The ring of that anvil meant things to many people, but to his family it was like music to their ears. Their lives centered around that ring; whether to set a meal on the table, working overtime, or just the mere fact that as long as it rang, they knew all was well.

The old shop is gone, the anvil has been silenced, the mighty smithy has retired to his eternal rest, but the echo of that anvil, and the joy, peace and contentment that it gave as it rang, has branded many hears and written many chapters of history that never will be forgotten. I am very proud to say I was the daughter of that blacksmith.

Excerpts from the book "The Ring of The Anvil" by G. B. K.


Georgia speaks to how much the community loved Chester and it is apparent when speaking to Kopperl "old timers" that remember him to this day. Ron Carlisle remembers playing on the Ferris wheel swing that Chester invented and was awarded a patent for. Chester is photographed next to his invention on the right.



All of the Kopperl children were welcome in his yard and spent countless hours playing on the Ferris wheel swing. Ron can remember someone getting hurt on it nearly every time.

Ron remembers visiting his Grandfather during his earliest childhood memories in Kopperl. To Ron he was known as Papa. Papa Brown took a liking to Ron and they spent lots of quality time together in the blacksmith shop. Ron remembers his grandfather fixing everything from wagon wheels to guns. People would bring guns from all over to have Chester fix them, sometimes requiring parts to be fabricated from scratch. Chester had quite a gun collection of his own which had to be more than fifty at one point. All of them hung on the wall of his shop including an old Sharps rifle. Chester sold the whole collection for $100 which at the time he thought was too good of a deal to pass up.
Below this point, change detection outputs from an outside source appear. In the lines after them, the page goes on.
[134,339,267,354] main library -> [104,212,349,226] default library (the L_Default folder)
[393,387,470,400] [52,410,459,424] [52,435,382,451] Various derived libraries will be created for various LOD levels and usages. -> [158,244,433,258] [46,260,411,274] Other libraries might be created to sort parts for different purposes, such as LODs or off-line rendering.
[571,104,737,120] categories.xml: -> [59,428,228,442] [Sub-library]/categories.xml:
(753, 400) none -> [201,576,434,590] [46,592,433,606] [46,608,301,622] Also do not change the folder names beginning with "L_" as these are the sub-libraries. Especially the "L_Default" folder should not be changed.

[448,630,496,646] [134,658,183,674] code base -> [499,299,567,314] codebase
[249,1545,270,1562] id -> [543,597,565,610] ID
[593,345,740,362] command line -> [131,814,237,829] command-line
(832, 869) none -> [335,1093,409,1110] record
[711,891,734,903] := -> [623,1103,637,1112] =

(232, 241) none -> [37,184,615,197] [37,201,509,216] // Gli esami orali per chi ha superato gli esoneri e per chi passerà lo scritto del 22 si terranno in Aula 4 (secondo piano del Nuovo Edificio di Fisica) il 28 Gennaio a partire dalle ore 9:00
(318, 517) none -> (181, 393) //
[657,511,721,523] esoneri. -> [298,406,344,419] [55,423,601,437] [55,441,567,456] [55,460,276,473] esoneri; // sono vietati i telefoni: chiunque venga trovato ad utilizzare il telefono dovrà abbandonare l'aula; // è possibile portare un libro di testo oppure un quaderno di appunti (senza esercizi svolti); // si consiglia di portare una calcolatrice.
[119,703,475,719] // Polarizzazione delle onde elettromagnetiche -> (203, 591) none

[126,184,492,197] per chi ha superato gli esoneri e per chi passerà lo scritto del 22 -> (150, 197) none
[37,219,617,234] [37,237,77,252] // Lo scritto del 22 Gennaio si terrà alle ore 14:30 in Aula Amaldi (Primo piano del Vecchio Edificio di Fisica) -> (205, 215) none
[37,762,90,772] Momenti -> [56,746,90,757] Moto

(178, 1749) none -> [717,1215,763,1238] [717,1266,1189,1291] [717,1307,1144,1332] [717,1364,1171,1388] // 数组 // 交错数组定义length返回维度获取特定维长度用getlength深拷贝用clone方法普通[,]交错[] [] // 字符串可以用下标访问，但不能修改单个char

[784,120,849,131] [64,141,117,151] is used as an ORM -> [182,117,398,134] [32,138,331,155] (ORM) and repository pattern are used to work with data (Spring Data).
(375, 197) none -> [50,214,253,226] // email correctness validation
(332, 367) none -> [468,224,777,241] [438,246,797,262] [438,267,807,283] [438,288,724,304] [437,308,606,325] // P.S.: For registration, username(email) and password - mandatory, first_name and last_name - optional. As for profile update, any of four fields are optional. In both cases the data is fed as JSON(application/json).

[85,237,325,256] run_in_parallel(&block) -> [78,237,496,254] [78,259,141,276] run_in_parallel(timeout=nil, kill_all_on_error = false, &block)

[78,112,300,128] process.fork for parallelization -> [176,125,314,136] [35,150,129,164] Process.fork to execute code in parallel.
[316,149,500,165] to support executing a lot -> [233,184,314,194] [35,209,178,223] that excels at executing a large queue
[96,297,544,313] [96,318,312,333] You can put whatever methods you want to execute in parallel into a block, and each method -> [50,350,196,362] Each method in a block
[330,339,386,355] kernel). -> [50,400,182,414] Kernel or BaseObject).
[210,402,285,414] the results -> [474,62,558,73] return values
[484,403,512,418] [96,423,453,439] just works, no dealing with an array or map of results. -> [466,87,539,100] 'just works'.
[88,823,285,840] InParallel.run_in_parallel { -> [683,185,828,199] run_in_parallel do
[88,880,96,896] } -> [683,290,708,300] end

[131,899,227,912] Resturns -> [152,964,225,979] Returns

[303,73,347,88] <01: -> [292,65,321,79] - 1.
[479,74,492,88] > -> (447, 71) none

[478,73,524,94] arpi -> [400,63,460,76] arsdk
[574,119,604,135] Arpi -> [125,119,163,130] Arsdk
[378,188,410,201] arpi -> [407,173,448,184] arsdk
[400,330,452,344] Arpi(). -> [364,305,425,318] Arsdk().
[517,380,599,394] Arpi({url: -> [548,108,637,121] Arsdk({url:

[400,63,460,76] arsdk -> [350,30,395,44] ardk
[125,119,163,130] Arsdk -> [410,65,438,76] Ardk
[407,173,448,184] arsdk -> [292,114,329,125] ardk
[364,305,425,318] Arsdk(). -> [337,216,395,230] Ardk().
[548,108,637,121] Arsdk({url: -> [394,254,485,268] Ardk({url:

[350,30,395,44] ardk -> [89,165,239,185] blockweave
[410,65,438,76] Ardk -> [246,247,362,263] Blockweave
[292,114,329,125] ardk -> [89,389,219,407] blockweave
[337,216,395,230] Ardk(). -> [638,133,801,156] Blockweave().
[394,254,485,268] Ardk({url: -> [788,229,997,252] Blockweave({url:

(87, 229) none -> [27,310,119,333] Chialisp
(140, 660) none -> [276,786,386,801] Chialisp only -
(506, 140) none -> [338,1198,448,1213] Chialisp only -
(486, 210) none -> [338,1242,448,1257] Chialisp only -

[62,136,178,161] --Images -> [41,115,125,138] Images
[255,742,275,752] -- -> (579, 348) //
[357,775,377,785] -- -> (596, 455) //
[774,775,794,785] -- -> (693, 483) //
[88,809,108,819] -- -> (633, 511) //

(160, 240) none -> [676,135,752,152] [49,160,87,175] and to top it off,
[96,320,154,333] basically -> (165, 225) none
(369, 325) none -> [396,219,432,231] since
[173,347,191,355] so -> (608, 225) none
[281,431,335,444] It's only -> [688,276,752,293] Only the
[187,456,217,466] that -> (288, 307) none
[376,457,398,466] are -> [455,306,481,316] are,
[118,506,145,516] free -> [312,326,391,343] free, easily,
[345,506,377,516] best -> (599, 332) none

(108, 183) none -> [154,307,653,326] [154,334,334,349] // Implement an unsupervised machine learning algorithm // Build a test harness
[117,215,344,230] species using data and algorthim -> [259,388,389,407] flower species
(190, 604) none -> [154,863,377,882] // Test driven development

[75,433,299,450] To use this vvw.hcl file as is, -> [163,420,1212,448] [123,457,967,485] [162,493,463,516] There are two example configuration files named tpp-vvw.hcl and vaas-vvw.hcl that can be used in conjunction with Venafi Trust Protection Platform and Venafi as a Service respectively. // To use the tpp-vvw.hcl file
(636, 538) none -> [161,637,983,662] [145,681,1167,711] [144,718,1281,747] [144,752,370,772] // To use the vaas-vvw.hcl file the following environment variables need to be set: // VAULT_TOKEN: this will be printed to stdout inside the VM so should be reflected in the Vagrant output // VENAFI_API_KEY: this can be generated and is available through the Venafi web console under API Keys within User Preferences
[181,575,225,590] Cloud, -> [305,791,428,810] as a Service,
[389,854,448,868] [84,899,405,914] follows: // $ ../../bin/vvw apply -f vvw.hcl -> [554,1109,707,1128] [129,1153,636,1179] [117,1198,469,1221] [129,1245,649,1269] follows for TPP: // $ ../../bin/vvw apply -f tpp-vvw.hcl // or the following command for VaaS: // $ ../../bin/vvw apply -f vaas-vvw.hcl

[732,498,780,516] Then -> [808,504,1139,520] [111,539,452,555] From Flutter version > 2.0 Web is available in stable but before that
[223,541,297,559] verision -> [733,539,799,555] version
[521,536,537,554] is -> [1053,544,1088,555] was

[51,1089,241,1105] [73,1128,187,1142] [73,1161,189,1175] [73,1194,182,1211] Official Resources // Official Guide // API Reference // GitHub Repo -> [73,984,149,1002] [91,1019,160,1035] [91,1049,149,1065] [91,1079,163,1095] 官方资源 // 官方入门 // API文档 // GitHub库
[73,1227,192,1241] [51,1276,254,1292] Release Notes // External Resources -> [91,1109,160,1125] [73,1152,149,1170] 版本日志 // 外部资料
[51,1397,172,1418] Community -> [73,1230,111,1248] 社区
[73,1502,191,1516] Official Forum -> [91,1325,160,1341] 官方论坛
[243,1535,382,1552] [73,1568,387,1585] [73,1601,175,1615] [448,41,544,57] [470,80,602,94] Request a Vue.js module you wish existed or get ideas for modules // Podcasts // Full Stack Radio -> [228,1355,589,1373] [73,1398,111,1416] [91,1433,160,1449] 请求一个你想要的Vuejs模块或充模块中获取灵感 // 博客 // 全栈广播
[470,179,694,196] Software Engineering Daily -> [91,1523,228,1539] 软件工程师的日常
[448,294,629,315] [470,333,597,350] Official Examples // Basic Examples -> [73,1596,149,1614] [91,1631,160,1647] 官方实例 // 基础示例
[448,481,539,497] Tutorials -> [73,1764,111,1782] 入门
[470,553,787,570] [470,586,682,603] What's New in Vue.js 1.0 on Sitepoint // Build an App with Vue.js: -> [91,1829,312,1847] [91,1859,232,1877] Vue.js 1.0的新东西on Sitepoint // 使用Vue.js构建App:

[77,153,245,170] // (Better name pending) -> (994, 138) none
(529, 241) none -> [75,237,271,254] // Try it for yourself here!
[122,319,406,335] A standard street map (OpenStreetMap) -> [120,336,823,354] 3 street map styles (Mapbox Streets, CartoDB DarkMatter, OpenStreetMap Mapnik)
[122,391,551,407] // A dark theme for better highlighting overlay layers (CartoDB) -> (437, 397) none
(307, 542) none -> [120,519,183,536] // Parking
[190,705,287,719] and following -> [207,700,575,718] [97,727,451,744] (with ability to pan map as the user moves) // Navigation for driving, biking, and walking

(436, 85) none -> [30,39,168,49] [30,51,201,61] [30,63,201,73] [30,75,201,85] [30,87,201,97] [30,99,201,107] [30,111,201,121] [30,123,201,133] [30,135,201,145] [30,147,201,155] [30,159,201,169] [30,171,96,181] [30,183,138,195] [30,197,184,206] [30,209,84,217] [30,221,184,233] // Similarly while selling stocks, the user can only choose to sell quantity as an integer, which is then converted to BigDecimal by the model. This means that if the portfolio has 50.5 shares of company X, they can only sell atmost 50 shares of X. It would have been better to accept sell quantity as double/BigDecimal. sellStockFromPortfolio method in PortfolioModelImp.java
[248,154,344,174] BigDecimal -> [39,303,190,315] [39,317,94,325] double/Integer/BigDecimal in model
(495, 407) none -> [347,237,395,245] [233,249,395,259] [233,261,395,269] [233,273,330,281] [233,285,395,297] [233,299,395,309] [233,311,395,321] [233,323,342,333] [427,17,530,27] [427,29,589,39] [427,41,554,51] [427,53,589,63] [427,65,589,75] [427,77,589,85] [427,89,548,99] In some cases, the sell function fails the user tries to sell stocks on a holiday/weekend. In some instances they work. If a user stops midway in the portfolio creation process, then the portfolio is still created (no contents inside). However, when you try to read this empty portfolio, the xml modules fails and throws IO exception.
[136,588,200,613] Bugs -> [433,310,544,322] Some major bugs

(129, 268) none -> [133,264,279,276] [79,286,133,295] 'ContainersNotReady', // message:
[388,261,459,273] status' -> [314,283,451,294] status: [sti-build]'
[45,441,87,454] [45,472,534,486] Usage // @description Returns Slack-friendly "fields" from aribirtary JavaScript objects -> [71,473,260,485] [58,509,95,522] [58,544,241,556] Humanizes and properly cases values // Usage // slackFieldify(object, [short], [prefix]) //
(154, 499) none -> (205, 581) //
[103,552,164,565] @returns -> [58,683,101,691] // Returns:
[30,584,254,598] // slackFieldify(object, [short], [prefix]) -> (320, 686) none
Chester's primary income was from shoeing horses and sharpening/fixing the local plows and farm implements. He also sharpened the grist stones for the local mills. The railroad would hire Chester to go out on the railway and sharpen some of their tools. He was very proficient when it came to tempering metal which was an art in itself. At one point in his career a special train would come to Kopperl just to pick Chester up and take him out to West Texas to sharpen drill bits.


Ron remembers Chester telling him that the grist stones used in the local mills were made from hard stone quarried on the mesa that is now known as the "Mesa Grande".


Chester was also a local historian and was very passionate about preserving the local history. He saved many local items that were eventually passed down through his family. Ron still has many of Chester's tools and items from the blacksmith shop which sat just northeast of the modern day Post Office. The small building is still there today and many of you might pass it every day.


Although today you cannot hear the ring of an anvil in the Kopperl streets, Chester Brown is still with us in spirit and will not be forgotten. You cannot help but smile when you see the photos of Chester knowing that he must have been such a character. I wish I could have met him just once!